A l'issue de ses travaux en troisième séance (28 mai 2015), l'Assemblée nationale a amendé en de nombreux points, le texte du projet de loi relatif au dialogue social et à l'emploi.

Nous vous donnons ci-dessous un aperçu, au travers de 2 sujets, de quelques-uns des bouleversements qui pourraient attendre les comités d'entreprise, dans l'hypothèse où ce texte serait définitivement adopté.

Délégation unique du personnel

Le projet de loi prévoit que dans les entreprises de moins de 300 salariés, l'employeur peut décider de constituer une délégation unique du personnel, ayant les attributions des délégués du personnel, du comité d'entreprise et du CHSCT (comité d'hygiène, de sécurité et des conditions de travail). Ainsi l'article L2326-1 du code du travail serait ainsi rédigé en son premier alinéa :

« Dans les entreprises de moins de trois cents salariés, l'employeur peut décider que les délégués du personnel constituent la délégation du personnel au comité d'entreprise et au comité d'hygiène, de sécurité et des conditions de travail.

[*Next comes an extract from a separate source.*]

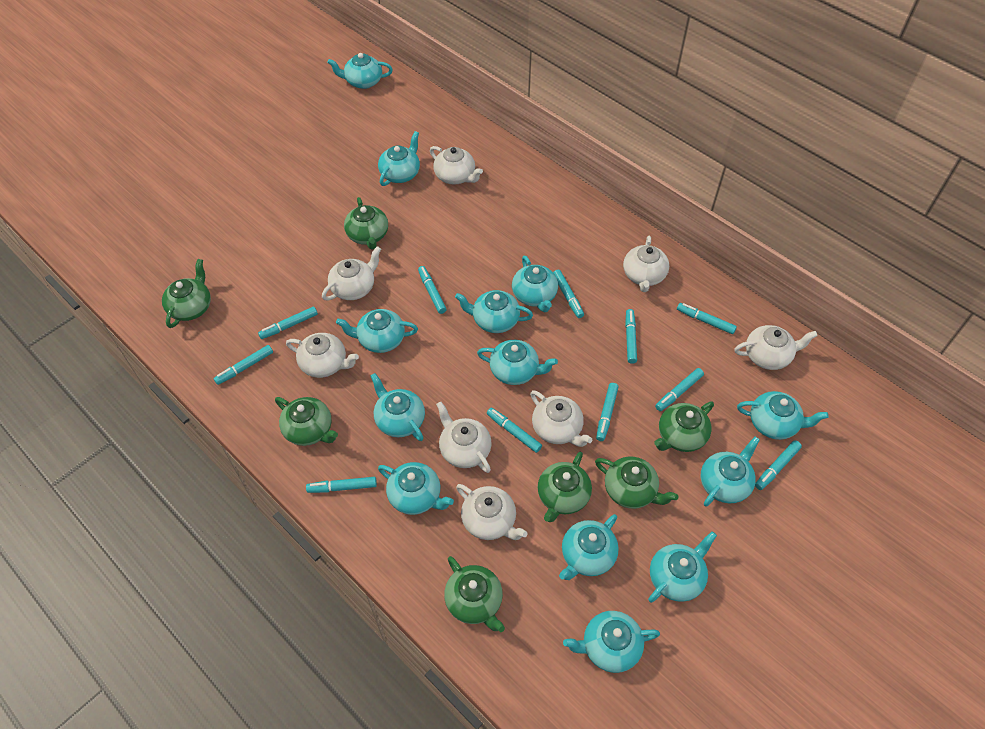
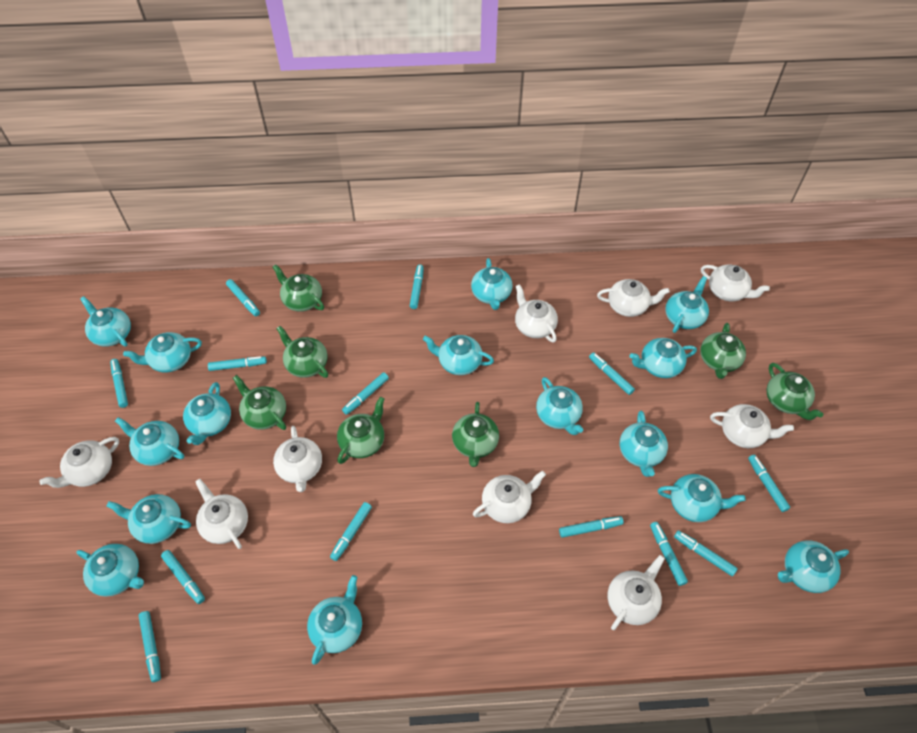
turquoise marker: [213,345,273,385] [258,307,318,339] [306,477,377,493] [418,266,447,314] [487,408,542,453] [553,270,584,318] [596,383,619,441] [625,309,637,364] [655,368,704,411] [677,303,737,334] [755,440,802,490] = 11 -> [110,359,128,408] [138,611,161,682] [161,550,205,604] [208,356,267,371] [226,279,260,316] [330,502,372,561] [342,372,389,415] [410,264,424,309] [559,516,624,538] [589,352,635,395] [650,522,688,586] [674,530,738,576] [748,455,790,512] = 13
turquoise teapot: [327,53,393,89] [336,309,418,353] [371,373,425,441] [378,131,420,186] [378,462,454,515] [455,290,533,333] [477,340,558,385] [512,256,558,312] [559,514,619,580] [563,611,660,673] [648,531,717,603] [701,437,760,507] [737,391,828,440] = 13 -> [76,544,144,597] [80,296,131,347] [107,494,191,544] [115,417,184,466] [123,332,202,372] [183,382,231,445] [307,575,362,665] [423,335,494,375] [471,258,513,310] [536,377,583,435] [620,410,668,477] [629,338,697,378] [658,474,746,522] [665,276,709,333] [778,540,849,593] = 15
white teapot: [286,333,359,378] [322,246,381,300] [430,146,483,185] [436,402,492,473] [456,484,528,540] [530,390,592,447] [623,235,669,292] [734,325,818,370] = 8 -> [39,437,119,488] [195,479,248,549] [273,426,322,492] [473,471,546,523] [515,284,558,343] [597,279,670,317] [607,555,665,630] [701,264,770,301] [710,404,794,448] = 9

Il prend cette décision après avoir consulté les délégués du personnel et, s'ils existent, le comité d'entreprise et le comité d'hygiène, de sécurité et des conditions de travail. »

Cette délégation unique ne se réunirait que tous les deux mois (contre une réunion par mois pour les CE) et aurait des prérogatives réduites au regard des prérogatives actuelles des CE et CHSCT. Ainsi l'article L2326-5 en ses 4ème et 5ème alinéas est ainsi rédigé :

4° Lorsqu'est inscrite à l'ordre du jour une question relevant à la fois des attributions du comité d'entreprise et du comité d'hygiène, de sécurité et de conditions de travail, un avis unique de la délégation unique du personnel est recueilli au titre de ces deux institutions, sous réserve que les personnes mentionnées à l'article L. 4613-2 aient été convoquées à la réunion et que l'inspecteur du travail en ait été prévenu en application de l'article L. 4614-11 ;

5° Lorsqu'une expertise porte à la fois sur des sujets relevant des attributions du comité d'entreprise et sur des sujets relevant des attributions du comité d'hygiène, de sécurité et des conditions de travail, la délégation unique du personnel a recours à une expertise commune dans des conditions précisées par décret en Conseil d'État.

L'expert ou les experts menant une expertise commune doivent répondre aux mêmes exigences que celles définies aux articles L. 2325-35 et L. 4614-12.

Consultation du comité d'entreprise

Alors que jusqu'à présent, le CE est informé et consulté sur les questions intéressant l'organisation, la gestion et la marche de l'entreprise, ce qui implique des consultations régulières du CE tout au long de l'année, il ne sera demain consulté que sur trois sujets (hors consultation exceptionnelle) :

  • Les orientations stratégiques de l'entreprise ;
  • La situation économique et financière de l'entreprise ;
  • La politique sociale de l'entreprise, les conditions de travail et l'emploi.

Ainsi, les lois se succèdent et continuent les unes après les autres de rogner sur les prérogatives des IRP, tout en se dotant de noms « prometteurs » : sécurisation de l'emploi pour une loi de 2013 ; dialogue social pour celle-ci.